The launch had initially been targeted for early this year. However, Rushworth acknowledges he was overly optimistic on how long it would take to bring the banks and merchants together for the project. And, he maintains, banks are supportive.

"We've seen overwhelming support from banks around having an alternative to (Visa and MasterCard) scheme debit for online transactions. They all believe that there's a need to provide an alternative for merchants and they see online EFTPOS as a product that leverages their existing mobile banking platforms (and) the investment they've made."

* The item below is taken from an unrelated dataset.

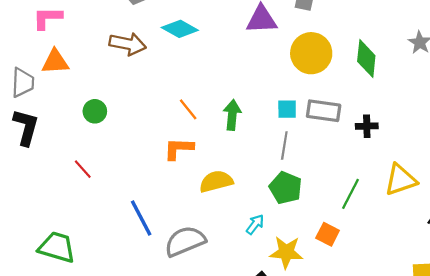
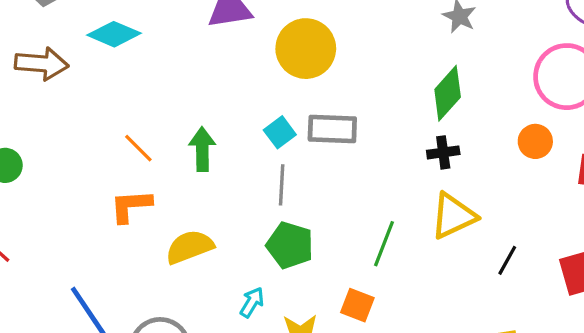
green diamond: (366, 58) -> (448, 93), moved, turned 42
cyan square: (287, 109) -> (280, 132), turned -30
black cross: (367, 126) -> (443, 152), moved

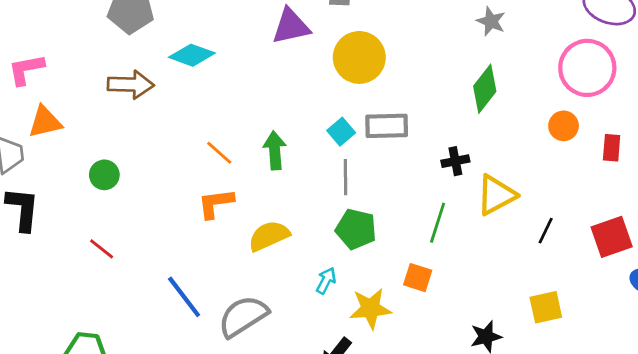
black cross: (443, 152) -> (455, 161), moved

Against a backdrop of a growing percentage of electronic card transactions originating from scheme cards, Rushworth said the EFTPOS online initiative is one of Paymark's plans to grow its business. Other initiatives include its commerce gateway Click, and eReceipts, an initiative to eliminate paper receipts in partnership with Xero that's going to be called Paypr.

"The face of Paymark has changed considerably from an old, very reliable business that does all that core (transactions) switching for New Zealand, but also is one of preparing for a world that is post plastic and is very much digital and all about digital payments," says Rushworth.

What the shareholding banks say

Meanwhile ASB, in comments attributed to its general manager for payments Matt Bartlett, says it sees a "genuine market gap" for non-credit card, secure online payment options. 

"ASB’s own PayHere model, which we are successfully trialling with organisations such as Child Cancer Foundation in conjunction with Paymark continues, with several other organisations in the pipeline," Barlett says.

Benefits for customers include convenience over traditional card-based payments and control from inside their mobile app, and a safe, secure online payment alternative to services that require customers to enter their credentials into third party systems. And benefits Bartlett cites for merchants include the "irrevocable nature" of the 'direct from account' payment providing certainty, and lower cost than traditional credit card payments.

Asked whether it's committed to remaining a Paymark shareholder ASB says it; "continues to support EFTPOS in New Zealand, which has successfully operated under the Paymark, formerly ETSL, switching model for more than 20 years."

An ANZ spokesman says it continues to work with Paymark to "determine market viability of an improved EFTPOS product." In terms of whether ANZ remains a committed Paymark shareholder the spokesman says; "ANZ continues to support Paymark as a shareholder, and keep an open mind about the best options for the bank and customers in the fast-changing payments space."

A BNZ spokeswoman said her bank wasn't working with Paymark on any EFTPOS online initiative. And on whether BNZ remains a committed shareholder she says; "Terms do get reviewed regularly, however we can't comment on the details because it's commercially sensitive."

A spokesman for Westpac says the bank is supportive of enabling New Zealanders to make easy online payments, highlighting July's launch of Westpac's own Direct from Account service. In terms of Westpac's shareholding, the spokesman says, "As a current shareholder we support Paymark but don't comment publicly on our subsidiaries or investments unless there is something that the market needs to know."

In August last year a Westpac spokeswoman told interest.co.nz her bank had no plans to sell its Paymark stake.